Sitting on the edge of Kings Norton, the Tower of Song feels as an old lyric come to life. The dim lights, old furniture, and paintings of musicians plastering the wall, harkens back to a bygone time where the room would be filled with smoke, liquor, and music. The Tower will and always will be a den of musicians. Though, now in its ninth year standing, the venue has started to diversify its acts to secure its longevity, this has done little to affect the quality of entertainment. Whilst there are still show stopping blues and folk nights put on by the regulars, the venue has shown an increased penchant toward showcasing non-local and/or younger musicians. This is by no means a bad thing, in fact to my eyes (as a regular) there has been a great increase in newer musicians playing to more consistent audiences. It is unfortunate to say then however, that in celebration of the nine year anniversary, we saw very little of these fine qualities on display.
Sam Cornwell & Louise Monet Rating:
The opening act was a couple of folk musicians, which I had listened to before on the typical acoustic-y Wednesday nights. During those nights the room is silent, you could even hear a pen drop – which definitely lends itself to their style of music. Certainly the duo, Sam on guitar and + Louise on keyboard, were a decent act but there was simply something missing. Each of their songs were hit and miss with me.
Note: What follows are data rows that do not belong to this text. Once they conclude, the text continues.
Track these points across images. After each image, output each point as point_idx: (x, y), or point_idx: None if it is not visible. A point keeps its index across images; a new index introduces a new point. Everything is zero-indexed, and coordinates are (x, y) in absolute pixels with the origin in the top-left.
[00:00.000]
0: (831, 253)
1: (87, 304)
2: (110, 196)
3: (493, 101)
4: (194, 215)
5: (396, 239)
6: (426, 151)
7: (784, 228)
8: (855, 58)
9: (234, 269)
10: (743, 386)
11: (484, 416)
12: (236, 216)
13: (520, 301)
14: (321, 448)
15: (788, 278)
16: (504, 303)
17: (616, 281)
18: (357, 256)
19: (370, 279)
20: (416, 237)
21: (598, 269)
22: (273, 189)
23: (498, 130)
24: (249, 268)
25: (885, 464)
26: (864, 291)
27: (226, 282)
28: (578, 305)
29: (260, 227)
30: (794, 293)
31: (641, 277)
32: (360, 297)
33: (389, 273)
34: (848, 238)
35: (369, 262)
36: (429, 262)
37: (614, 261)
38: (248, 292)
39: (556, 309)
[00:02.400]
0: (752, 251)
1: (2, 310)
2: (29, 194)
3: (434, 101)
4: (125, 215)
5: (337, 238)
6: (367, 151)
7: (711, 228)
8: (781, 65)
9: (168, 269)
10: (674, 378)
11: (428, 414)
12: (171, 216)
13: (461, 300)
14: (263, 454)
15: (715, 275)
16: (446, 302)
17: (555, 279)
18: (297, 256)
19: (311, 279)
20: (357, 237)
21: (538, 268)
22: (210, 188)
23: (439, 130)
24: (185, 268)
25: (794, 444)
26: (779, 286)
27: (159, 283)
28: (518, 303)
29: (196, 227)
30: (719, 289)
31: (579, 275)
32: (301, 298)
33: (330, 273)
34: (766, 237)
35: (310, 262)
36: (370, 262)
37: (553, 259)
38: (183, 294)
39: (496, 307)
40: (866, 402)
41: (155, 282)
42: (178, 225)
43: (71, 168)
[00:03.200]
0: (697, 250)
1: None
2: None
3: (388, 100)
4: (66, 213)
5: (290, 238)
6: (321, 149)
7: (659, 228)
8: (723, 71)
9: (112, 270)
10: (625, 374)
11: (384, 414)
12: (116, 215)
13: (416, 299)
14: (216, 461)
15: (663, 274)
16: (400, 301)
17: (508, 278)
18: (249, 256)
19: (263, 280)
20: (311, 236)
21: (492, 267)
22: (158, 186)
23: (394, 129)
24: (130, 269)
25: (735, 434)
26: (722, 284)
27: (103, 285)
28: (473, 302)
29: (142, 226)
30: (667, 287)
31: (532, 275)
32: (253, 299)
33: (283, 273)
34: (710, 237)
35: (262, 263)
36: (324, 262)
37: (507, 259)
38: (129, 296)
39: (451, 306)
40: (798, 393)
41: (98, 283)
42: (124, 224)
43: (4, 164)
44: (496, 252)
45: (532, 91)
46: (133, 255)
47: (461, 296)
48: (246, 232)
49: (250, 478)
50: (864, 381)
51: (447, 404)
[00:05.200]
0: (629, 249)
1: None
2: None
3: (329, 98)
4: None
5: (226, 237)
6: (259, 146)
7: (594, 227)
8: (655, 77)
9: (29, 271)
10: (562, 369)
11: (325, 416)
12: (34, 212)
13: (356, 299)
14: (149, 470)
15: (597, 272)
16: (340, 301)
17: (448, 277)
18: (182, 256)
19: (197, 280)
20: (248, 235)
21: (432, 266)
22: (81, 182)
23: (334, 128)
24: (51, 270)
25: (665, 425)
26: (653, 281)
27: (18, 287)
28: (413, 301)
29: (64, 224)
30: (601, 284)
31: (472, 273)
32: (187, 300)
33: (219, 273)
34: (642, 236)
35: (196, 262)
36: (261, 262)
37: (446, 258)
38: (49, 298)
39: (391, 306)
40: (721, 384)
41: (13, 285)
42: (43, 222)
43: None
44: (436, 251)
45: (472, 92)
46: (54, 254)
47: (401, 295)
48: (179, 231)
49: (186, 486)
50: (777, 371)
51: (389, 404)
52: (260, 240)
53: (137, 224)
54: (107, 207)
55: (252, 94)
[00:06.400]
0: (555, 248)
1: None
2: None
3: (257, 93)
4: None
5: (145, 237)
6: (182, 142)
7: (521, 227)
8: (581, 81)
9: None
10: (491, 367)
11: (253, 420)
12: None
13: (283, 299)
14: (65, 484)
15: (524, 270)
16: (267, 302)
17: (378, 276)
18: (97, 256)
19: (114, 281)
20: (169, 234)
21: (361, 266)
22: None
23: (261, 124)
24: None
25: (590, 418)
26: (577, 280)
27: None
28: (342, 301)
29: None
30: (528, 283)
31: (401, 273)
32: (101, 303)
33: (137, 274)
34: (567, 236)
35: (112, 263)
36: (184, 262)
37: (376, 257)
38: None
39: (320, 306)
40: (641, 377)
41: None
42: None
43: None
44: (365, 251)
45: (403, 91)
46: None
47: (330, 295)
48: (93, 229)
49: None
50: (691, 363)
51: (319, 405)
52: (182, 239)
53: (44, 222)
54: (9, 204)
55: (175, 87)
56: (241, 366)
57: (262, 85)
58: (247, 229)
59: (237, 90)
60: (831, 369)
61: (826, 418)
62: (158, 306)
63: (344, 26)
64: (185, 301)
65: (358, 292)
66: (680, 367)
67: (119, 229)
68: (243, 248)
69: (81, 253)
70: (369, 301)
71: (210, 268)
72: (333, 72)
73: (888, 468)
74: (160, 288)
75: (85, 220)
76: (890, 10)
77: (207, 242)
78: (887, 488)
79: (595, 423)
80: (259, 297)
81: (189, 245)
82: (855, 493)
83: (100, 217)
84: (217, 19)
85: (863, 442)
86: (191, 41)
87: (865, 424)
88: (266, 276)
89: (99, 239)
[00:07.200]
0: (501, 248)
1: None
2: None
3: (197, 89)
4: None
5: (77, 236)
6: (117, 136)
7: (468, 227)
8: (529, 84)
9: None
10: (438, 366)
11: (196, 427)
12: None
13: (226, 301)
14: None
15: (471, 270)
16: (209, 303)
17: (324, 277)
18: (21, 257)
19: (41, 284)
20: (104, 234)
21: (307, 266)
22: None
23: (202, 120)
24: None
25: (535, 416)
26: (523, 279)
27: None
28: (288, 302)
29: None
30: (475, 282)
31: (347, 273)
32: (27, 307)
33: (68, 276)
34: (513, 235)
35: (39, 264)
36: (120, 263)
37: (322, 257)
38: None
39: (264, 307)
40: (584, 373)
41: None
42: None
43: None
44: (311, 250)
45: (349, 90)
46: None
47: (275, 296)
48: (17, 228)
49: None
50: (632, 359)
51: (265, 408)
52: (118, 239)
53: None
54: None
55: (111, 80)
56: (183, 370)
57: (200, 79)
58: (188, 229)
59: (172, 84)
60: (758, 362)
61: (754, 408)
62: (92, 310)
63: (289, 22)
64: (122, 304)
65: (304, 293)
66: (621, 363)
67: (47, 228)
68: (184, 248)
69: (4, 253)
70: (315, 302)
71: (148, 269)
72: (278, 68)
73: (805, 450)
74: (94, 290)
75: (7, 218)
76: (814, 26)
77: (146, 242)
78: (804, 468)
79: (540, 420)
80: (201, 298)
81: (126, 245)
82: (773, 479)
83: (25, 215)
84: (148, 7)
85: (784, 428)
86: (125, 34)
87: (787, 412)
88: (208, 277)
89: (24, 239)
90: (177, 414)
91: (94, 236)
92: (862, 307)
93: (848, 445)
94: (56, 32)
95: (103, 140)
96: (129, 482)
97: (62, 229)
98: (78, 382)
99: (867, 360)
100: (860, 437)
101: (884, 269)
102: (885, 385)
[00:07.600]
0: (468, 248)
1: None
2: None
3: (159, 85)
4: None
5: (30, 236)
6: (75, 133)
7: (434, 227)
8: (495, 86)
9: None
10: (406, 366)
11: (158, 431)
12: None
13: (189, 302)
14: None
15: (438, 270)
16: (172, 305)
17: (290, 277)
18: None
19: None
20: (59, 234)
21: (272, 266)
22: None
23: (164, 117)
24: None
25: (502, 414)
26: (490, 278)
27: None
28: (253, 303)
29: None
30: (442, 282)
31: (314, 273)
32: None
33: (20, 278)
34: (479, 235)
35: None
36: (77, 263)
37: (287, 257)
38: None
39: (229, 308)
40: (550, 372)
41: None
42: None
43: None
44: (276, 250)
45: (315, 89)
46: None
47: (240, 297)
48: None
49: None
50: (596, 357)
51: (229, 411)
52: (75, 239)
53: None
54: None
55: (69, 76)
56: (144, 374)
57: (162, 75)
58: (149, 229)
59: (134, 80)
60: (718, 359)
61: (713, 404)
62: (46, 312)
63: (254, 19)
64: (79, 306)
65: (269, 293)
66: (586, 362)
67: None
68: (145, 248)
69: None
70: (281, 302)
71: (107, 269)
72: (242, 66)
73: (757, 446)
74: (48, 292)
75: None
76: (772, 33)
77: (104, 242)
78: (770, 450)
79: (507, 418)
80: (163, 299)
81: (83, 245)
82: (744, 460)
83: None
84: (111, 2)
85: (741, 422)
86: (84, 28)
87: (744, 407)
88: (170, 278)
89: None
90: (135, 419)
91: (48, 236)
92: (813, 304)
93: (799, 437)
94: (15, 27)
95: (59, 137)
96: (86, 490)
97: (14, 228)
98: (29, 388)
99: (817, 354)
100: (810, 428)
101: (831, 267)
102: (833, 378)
The two would exchange rolls frequently, each taking turns singing, and also mixing up which played rhythm and which played over the top of the melody. The ones that stuck to me were when Louise was singing and playing keyboard throughout, with Sam showing off by adding in the occasional licks and harmonies. Overall the set was incredibly lyrically based, the songs weren’t particularly catchy or flashy, but there was a certain melancholy in the words they sang. I had listened to an extract of the Tower of Song live compilation album Tom, the owner had sent me months ago and though the songs were the same they weren’t speaking to me nearly as much. For some reason the act was off, everything was in the right key, not a bum note to be heard, in fact it was all pretty fine. Maybe that’s the operant word here: ‘fine’. All in all they were just missing that special something that really made it stick out.
The Tom Martin Band Rating:
Tom Martin, the owner of the Tower, took much more than the name from Leonard Cohen, his songs feel like they were ripped straight out of Leonard’s early career. One thing of note in Tom’s music is he takes his time, you can hear every string and each note. The coarse vocals wash over the melody, as his songs physically yearn for a time long lost.
However like a crisp you find at the bottom of your pocket, the Tom Martin Band is never whole. Often you fill find Tom paired with a pantheon of musicians to make up for the lack in bass and sax/keys, yet this time we were only missing the bass player. On keyboard and saxophone you had Pete Wingate, who seemed to transition so smoothly between his instruments that I was often stunned by the sudden brass inclusion as I took my eyes off him to make notes. On percussion was Glynn Phillips. I use the word percussionist loosely as there is little else I could use to describe Glynn’s style. Combining wind chimes, congas, cajon, and about 15 other instruments that I simply fail to name, Glynn adds a fluid assortment of rhythm and effects that at times borders on psychic accompaniment to Tom’s spontaneous style (which I will touch on in a minute). Glynn said to me that the 18 instruments he used was him trying to cut down, usually using around 30. When asked why so many, he said he was “painting colours with sound”, I said to him that was so poetic that I simply had to write it down. It may come to no surprise then that Glynn also does spoken word poetry and (intriguingly) gentlemen’s hip-hop (aka Chap-Hop). Lastly you have Helena Rosewell whom is probably one of my favourite Cellist (not that I know many). Whilst some may question the place of a cello in a band it is clear to any that listen to their music that she and Tom go hand in hand perfectly. In fact having listened to all four of Tom’s CDs my absolute favourite was the one with just himself and Helena, it was minimalist but worked perfectly. I’ve used the word fluid many times in the review, and that is the best way to describe the set. Except to switch guitars Tom barely stops playing, telling stories or doing off the cuff lyrics whilst playing a melody or tuning his guitar. Honestly, it’s anyone’s guess as to when (if ever) he’ll finally go back into a song, but somehow the band picks up on some nonchalant cue and the music kicks back in. To accomplish this it seems the band have been playing together for no less than 15 years – though some for more.
Yet as great as the band is together and have been on previous nights, I could not help but notice a certain sombre tone to the night. The best way to put it is this, the greatest part of the Tower is the people who go there. You can go see any gig there and it would not be out of place for a harmonica or sax player from the audience to get called up to just randomly join in and for it to sound beautiful. Perhaps that’s what this gig was missing. In one gig I’ve seen Tom do blues, rock, folk switching between an acoustic, electric, and then a banjo, with a harmonicist joining in, with the addition of no less than three sax players! I feel like that’s what this gig was missing, that specific flare known only to the Tower. In all likelihood, the lack of bass guitar probably didn’t help this either. To put it bluntly however, much like the opening act there were a lot of good things on display but nothing that really struck me. Maybe next year.